Quasi tutti si ricordano questa misura, ma poi ecco che c’è il collega che si infervora nel parlare e si avvicina, te lo trovi a 40 cm, e allora fai un passo indietro, e quello avanza. Anche questi balletti hanno qualcosa di surreale. L’idea generale è che non bisogna farsi prendere dal panico, né stravolgere la propria vita, pur seguendo le istruzioni che vengono dall’alto, certo.
E per una giornata – ma sarà così anche domani e dopodomani e ancora – sono vietati baci e abbracci. Che strano.
Uno dei ritrovi più frequenti? In bagno, a lavarsi le mani (altra precauzione fondamentale). Ma di flaconcini di Amuchina nessun avvistamento.
Tra i colleghi c’è anche chi se ne sta in quarantena, nella blindata zona rossa. «Fondamentalmente sono rinchiusa in casa», mi racconta una residente di Casalpusterlengo. È da venerdì (21 febbraio) che l’azienda l’ha pregata di tornarsene a casa.
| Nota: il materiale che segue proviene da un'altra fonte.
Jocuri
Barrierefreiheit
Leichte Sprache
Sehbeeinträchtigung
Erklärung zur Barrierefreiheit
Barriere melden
Sta bene, non ha sintomi influenzali, e aspetta. «Qui non arriva nemmeno la posta, e Amazon ed Esselunga non entrano».
La corsa agli acquisti al supermercato
Milano, senza cinema e teatri, è una città a lutto. È come la savana senza leoni. Come il Madagascar senza baobab.
Ma il luogo in cui più di ogni altro senti che qualcosa è cambiato è il supermercato. Lì, da domenica, si vedono scene da film apocalittico. È corsa a comprare cibo e prodotti vari. Gli articoli più a ruba: latte fresco, verdure, frutta, pasta, biscotti e… carta igienica.
Lì, poi, trovi ogni tipo di essere umano. C’è la vecchina spaventata che si chiede come andrà a finire e cerca rassicurazioni e c’è la signora con la mascherina cool. Ma c’è pure la trentenne che sorride stupita per la razzia in corso, scuotendo la testa, e il cinquantenne fricchettone che, al telefono, racconta questi momenti di psicosi collettiva e si chiede con ironia: «Ma perché, domani non sono mica aperti i supermercati?».
Per due giorni consecutivi, verso le 18, ho trovato molte scansie svuotate (il market chiude a mezzanotte). Se di domenica, giorno di weekend, è più comprensibile, di lunedì è anormale. Chiedo all’addetto del super: «Ma da ieri non avete rifornito o è proprio corsa al cibo?». E lui: «Non facciamo in tempo a riempire che subito va tutto via». Ecco, qui c’è qualcosa che non va.
Non a caso il sindaco di Milano Giuseppe Sala in un video messaggio ai cittadini ha detto: «Piuttosto che correre ai supermercati, spendiamo del tempo per prenderci cura delle persone più gracili e a rischio, i nostri anziani».
Avevo pianificato da mesi di tornare nelle Marche, in famiglia, proprio in questi giorni, ma, dopo lunghe e faticose riflessioni, mi sembra opportuno limitare gli spostamenti e rimanere in questa Milano bella, ferita e bloccata.
Qui ci scherziamo su. La Basilicata intima la quarantena di 14 giorni presso il proprio domicilio a chi proviene da Lombardia, Veneto e compagnia bella. E noi sorridiamo: «La rivincita del Sud». «Ha fatto più il Coronavirus per la secessione in tre giorni che 25 anni di Bossi».
Non so come finirà questa emergenza. Come si potrà tornare alla normalità. Di sicuro, chi sopravviverà, sarà molto più grasso. E pulito.